Esteban Manuel Ernesto, a farm worker killed in an accident while picking chilis near Immokalee, may not have died if his employer had followed work safety regulations, a federal agency found.
The contractor, or crew leader, Jose Carmen Leon, ran Manuel over in February while he backed up his flatbed truck where workers dumped the chili they picked.
Manuel was crouching down picking peppers in Leon’s path, but the crew leader couldn’t see him in the truck mirrors. The vehicle had no beeping horn signaling it was in reverse, according to the Hendry County Sheriff’s Office report.
Leon exposed his workers to a recognized safety hazard by backing up without being able to see if anyone was in his way, the Occupational Safety and Health Administration concluded in a notification of penalty issued to Leon earlier this month.
To prevent that hazard, Leon could have installed a back-up alarm recognizable by the employees as a warning or utilized a spot person to perform a head count before moving the vehicle, the citation said. He could have also operated the truck just in the forward direction and provided employees with high visibility reflective vests or clothing.
“An employee’s first day on the job should not be the last day of their life,” Condell Eastmond, director of OSHA’s Fort Lauderdale Area Office, said in a statement.
Leon also was cited for not reporting Esteban Manuel’s death to OSHA within 8 hours as required, according to the notification.
The federal agency is fining Leon $6,900. The resolution can be contested. Leon declined to comment for this story.
In Mexico, Manuel’s live-in partner and mother of their three daughters, Florencia Medina, said she hopes the fine will prevent future accidents. She said she wants Leon to be punished.
“I want that justice,” she said. “It’s not fair that I lose my spouse overnight.”
Medina, who lives in the small town of El Barco, is trying to support her children, she said. She hasn’t received any compensation for Manuel’s death. She started to sell food in the street to get by.
“I’m struggling with the children,”, she said. “My girls are going to enter school now. I need money for the materials.... Sometimes we eat well, sometimes not, just chili.”

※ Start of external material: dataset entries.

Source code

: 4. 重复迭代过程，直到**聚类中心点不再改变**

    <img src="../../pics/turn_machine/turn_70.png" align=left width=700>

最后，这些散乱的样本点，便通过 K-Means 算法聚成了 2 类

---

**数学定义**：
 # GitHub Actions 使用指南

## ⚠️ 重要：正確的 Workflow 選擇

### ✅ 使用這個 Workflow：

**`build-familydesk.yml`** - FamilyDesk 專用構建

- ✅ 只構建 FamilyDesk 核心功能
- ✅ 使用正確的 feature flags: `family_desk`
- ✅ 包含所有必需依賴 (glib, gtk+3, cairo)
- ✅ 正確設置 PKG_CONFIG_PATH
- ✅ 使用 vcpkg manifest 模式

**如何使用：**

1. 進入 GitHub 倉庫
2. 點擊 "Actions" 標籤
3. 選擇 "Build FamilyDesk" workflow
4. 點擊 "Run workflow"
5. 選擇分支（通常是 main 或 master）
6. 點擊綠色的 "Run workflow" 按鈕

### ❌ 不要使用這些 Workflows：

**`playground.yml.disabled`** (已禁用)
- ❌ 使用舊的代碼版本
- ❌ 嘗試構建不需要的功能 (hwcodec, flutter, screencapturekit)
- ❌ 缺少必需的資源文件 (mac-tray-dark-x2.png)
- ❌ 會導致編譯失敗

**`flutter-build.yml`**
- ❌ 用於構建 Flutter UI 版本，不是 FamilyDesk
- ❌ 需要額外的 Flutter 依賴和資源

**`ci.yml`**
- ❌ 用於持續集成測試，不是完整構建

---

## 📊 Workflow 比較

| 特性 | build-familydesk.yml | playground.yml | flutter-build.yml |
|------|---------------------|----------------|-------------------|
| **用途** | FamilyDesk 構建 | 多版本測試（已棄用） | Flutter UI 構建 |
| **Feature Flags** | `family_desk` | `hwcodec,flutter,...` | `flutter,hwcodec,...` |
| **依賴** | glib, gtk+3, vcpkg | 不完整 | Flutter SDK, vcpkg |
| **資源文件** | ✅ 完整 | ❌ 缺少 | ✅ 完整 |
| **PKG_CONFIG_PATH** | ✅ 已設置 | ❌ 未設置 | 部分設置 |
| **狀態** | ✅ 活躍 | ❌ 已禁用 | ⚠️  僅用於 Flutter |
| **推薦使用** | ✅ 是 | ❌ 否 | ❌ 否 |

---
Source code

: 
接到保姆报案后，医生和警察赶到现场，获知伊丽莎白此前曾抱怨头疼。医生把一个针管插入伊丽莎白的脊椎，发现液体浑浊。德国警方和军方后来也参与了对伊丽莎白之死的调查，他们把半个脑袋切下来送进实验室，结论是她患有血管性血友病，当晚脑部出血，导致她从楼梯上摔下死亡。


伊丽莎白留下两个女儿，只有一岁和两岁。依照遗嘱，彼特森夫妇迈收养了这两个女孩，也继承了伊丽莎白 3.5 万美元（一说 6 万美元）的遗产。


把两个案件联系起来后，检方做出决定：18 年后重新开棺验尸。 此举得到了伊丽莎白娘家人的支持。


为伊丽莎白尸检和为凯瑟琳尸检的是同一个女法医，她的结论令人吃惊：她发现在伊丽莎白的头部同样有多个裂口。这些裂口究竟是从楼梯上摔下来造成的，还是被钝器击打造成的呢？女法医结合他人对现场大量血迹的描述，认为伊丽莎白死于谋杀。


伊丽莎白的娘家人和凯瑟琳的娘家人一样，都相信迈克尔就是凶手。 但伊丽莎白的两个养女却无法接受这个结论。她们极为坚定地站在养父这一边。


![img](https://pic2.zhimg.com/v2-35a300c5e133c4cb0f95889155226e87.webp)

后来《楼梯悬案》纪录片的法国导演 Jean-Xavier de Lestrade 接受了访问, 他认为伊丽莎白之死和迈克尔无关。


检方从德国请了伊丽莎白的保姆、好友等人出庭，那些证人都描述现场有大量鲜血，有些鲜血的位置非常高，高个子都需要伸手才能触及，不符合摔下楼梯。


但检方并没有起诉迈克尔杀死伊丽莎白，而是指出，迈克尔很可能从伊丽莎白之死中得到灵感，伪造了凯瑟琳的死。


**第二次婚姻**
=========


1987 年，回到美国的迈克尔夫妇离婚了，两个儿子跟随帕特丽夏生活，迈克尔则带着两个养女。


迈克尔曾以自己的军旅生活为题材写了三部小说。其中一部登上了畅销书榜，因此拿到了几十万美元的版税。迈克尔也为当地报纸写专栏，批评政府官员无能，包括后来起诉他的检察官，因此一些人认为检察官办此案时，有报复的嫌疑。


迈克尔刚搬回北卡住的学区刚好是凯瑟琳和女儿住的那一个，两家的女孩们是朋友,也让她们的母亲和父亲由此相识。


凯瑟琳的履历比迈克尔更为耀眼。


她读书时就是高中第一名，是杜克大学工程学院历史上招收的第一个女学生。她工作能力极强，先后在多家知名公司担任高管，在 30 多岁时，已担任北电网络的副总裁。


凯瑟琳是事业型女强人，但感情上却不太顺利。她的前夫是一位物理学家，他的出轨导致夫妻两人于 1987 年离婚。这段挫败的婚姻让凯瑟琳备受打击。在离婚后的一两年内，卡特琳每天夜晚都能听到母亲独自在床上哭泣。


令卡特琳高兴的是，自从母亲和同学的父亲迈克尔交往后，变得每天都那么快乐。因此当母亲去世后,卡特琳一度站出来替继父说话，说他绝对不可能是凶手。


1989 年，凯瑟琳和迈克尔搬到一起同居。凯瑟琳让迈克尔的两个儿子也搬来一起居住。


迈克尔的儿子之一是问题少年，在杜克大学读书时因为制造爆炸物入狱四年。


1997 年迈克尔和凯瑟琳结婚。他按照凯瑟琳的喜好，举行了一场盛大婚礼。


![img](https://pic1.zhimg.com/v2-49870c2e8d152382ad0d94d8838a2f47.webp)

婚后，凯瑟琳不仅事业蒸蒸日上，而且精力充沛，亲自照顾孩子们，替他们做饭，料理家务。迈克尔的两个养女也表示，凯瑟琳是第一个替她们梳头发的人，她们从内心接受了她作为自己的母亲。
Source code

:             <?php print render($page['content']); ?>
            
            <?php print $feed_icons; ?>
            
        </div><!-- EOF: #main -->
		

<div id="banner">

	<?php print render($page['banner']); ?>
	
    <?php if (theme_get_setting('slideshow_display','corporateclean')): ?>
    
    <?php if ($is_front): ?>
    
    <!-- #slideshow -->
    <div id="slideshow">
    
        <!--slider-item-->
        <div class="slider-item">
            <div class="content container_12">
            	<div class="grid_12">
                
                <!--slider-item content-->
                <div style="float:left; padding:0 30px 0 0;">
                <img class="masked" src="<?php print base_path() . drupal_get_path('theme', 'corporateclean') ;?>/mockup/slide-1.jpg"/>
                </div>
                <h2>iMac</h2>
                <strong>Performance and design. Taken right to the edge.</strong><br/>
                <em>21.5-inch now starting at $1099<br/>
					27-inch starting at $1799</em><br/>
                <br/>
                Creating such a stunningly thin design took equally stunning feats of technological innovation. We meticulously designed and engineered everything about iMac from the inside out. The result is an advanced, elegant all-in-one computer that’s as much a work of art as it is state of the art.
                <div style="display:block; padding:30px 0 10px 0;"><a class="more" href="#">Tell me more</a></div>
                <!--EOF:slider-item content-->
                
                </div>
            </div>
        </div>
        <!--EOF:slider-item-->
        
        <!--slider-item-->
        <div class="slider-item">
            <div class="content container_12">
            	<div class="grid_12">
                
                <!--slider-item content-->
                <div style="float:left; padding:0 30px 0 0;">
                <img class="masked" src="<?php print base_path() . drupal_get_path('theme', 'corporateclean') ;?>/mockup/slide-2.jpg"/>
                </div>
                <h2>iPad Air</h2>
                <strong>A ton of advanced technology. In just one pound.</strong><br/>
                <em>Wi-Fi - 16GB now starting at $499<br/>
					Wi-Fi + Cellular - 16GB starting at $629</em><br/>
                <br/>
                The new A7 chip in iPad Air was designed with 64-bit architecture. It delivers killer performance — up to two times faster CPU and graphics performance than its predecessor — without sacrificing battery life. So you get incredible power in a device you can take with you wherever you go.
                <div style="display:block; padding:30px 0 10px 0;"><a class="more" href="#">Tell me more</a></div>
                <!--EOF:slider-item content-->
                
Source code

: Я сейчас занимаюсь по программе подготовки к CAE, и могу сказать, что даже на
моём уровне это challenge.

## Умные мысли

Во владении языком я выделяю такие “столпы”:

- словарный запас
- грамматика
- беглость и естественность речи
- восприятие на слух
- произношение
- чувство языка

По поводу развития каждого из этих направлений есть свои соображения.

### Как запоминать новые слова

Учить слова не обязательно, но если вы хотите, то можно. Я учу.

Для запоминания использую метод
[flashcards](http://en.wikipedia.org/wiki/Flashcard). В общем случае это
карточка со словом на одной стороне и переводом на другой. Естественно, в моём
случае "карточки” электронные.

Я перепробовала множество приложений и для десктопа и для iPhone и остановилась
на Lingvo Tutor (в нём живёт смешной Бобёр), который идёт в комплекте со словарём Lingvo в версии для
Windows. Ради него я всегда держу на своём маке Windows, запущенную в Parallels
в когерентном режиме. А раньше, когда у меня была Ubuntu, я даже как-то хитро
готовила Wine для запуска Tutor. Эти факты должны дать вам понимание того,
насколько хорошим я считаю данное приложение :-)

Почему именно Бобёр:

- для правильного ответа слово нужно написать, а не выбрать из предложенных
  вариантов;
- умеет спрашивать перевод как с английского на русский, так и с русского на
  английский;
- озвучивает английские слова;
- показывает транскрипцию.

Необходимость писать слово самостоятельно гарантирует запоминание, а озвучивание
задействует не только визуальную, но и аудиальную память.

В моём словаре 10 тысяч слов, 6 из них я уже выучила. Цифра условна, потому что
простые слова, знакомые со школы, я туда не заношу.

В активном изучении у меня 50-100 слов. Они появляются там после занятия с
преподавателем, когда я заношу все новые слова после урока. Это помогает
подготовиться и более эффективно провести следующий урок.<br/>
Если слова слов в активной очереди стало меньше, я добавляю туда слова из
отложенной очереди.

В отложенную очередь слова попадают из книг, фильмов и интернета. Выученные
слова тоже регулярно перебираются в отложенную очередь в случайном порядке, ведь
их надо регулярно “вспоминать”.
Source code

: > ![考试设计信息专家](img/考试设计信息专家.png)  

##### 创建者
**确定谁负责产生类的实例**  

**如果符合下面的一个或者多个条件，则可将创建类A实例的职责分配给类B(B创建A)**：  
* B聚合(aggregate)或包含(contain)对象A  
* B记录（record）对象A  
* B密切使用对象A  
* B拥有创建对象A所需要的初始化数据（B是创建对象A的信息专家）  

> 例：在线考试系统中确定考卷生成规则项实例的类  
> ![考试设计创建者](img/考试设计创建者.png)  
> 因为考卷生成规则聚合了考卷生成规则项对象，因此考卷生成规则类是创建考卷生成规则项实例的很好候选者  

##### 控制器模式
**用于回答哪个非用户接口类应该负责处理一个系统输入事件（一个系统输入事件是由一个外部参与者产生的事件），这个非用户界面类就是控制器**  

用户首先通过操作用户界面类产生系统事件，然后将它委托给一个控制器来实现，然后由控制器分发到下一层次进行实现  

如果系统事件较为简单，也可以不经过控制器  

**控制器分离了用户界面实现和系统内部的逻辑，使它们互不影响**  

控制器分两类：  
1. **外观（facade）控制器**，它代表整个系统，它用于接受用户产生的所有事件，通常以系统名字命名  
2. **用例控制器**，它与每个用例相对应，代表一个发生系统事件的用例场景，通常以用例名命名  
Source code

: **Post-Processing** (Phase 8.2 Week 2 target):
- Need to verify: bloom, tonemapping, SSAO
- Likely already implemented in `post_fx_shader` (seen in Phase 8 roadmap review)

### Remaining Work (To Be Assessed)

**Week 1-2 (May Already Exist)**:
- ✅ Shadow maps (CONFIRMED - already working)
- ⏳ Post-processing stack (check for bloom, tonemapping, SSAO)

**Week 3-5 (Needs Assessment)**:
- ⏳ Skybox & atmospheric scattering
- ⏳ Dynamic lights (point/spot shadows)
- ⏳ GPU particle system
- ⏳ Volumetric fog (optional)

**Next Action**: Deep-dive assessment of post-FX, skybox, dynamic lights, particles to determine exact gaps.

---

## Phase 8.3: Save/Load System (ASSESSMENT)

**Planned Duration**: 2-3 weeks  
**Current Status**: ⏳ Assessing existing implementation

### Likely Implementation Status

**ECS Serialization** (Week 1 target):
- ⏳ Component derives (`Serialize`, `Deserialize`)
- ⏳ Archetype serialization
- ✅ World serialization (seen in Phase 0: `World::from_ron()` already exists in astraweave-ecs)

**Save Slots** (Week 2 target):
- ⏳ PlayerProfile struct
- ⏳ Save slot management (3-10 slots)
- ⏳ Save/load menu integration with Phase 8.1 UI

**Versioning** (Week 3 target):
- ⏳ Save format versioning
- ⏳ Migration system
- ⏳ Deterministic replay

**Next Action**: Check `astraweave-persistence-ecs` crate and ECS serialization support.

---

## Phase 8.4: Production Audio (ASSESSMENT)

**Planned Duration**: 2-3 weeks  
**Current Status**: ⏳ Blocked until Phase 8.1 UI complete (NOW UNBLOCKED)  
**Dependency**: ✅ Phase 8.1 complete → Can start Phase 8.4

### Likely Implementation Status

Medina’s attorney, Brent Probinsky, didn’t respond to phone calls for this story, but a few months ago he said an insurer was refusing to pay workers compensation because they didn’t consider Manuel an employee.
Manuel came from Mexico with a guestworker visa to work in the fields of Immokalee with plans to start saving to build a home in Mexico for his family and maybe college for his daughters, ages 2, 9 and 11. He also wanted to buy the older a laptop so she could do her schoolwork.
In February, the employer he worked for gave them a couple of weeks off, Medina said. So he decided to go and pick chili for Leon at Gulf Coast Farms in Hendry County-- for a few days.
But on Feb. 17, Manuel was run over by Leon’s truck and died shortly after at age 31.
Leon told deputies he advised everyone the truck was going to move, put the truck in reverse and then his wife told the victim to get of the way, according to the report.
Alvaro Martinez, Manuel’s cousin, who was working with him that day, said he believed only those who were on the drivers side of the truck were warned. Manuel was on the other side.
Jeanette Smith, director of Interfaith Worker Justice of South Florida, said the fine won’t help the family. She added that if Leon couldn’t afford it and the insurer didn’t pay compensation to the family, the owner of the farm where the accident happened should still be liable. Gulf Coast Farms owners Christopher Lee and Joshua Thompson didn’t respond to phone calls and voice messages seeking comment.